Abuse Victim Won't Give up Fighting Providence Diocese

By Karen Lee Ziner
Providence Journal-Bulletin
September 18, 2003

Providence - Mary Ryan drew in a breath, and her voice shook. "Ten years I've been in litigation," said the Burrillville woman as she stood outside the courthouse. Ten years of fighting the Roman Catholic Diocese of Providence, which Ryan described as "full of criminals."

Ryan, joined yesterday at a news conference by other survivors of clergy abuse, said she will keep fighting, even though a judge last month dismissed her civil lawsuit against leaders of the Providence diocese.

"I will be appealing this," said Ryan in a park opposite Providence Superior Court. Ryan said she intends to file an appeal with the Rhode Island Supreme Court this week.

Ryan and others from Survivor Connections Inc., of Cranston, and Survivors First, of Boston, demanded that the Providence diocese, and other dioceses, release records on accused clergy members.

"We're demanding that the Providence diocese open up all their secret archives," said Frank Fitzpatrick, who was among a group that accepted a settlement agreement with the Fall River Diocese against the Rev. James Porter.

Phyllis Hutnak, an alleged victim of the late Monsignor Louis Ward Dunn, said the Providence diocese "owes the people of Rhode Island a full accounting of all information regarding accused priests. We have a right to know where any and all perpetrators are today."

In her statement, released after the news conference, Hutnak said, "Full disclosure is the only way to meaningfully apologize to the people of Rhode Island and all victims of clergy abuse.
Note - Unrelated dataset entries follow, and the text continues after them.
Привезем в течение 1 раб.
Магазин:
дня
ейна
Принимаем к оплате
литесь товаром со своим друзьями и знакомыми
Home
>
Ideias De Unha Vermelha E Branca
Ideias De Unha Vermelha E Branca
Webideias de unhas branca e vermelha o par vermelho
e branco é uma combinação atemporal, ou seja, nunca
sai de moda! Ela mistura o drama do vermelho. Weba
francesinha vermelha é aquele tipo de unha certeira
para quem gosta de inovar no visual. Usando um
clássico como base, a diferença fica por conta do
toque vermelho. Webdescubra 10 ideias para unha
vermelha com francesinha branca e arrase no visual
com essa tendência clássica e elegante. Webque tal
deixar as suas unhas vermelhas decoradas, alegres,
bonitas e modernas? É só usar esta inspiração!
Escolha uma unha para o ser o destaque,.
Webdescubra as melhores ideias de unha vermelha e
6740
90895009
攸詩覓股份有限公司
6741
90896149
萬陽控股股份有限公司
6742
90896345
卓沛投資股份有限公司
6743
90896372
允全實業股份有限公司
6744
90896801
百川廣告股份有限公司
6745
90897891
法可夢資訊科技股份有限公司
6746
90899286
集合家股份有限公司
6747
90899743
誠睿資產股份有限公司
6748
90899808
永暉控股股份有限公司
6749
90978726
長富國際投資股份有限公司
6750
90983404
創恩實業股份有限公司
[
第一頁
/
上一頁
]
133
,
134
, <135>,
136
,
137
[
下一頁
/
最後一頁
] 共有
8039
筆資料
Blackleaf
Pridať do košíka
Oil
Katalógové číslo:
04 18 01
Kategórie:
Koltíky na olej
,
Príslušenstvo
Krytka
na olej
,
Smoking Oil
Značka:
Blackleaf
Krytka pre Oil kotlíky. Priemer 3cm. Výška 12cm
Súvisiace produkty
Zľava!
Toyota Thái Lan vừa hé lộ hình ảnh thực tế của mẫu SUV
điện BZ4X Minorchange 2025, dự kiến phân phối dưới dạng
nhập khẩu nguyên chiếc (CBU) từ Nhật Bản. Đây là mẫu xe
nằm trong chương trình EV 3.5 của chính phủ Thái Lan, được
Until then, the danger to our children still exists."

Attempts to reach a lawyer for the diocese and a diocesan spokesperson were unsuccessful last night.

In August, Judge Robert Krause wrote in a 14-page decision that Ryan filed the 1995 lawsuit more than 10 years past the statute of limitations.

Ryan, who represented herself, argued that her case met several exceptions that would exempt her from the statute-of-limitations law.

Ryan was the only one of 38 alleged victims of sexual abuse in Rhode Island who did not join a $14.5-million settlement with the diocese a year ago.

She rejected a $400,000 settlement in March, saying that she preferred to push for the diocese to release whatever records it has on accused clergy members.

Those clergy include the late Monsignor Dunn, who was convicted in 1999 of first-degree sexual assault against Ryan, from when she was 17 until she was 21. Dunn received a 10-year suspended sentence; he died in 2001.

"One of the stipulations was that the church didn't have to admit any culpability" in the civil class action suit, said Ryan. "It made me sick." For that reason, she said, "when the settlement happened, I just couldn't do it."

Said Ryan, "I need the documents to prove my case." She alleges that diocesan officials knew that Dunn had molested others, and they shuttled him from parish to parish to keep the situation under wraps.

"They knew about it and fraudulently represented that he was a good man, when they knew he was a criminal," said Ryan.

Paul Baier, president of Survivors First, said, "What we believe will come out in Mary's case, is what came out in Boston - a systematic cover-up.

"We need to remember that we're talking about grown men who committed felonies - grown men who raped kids," said Baier.

"The moral authority has been lost here. One way to restore it," said Baier, "is to open up the closets and show the Catholic mothers that there's nothing more to hide."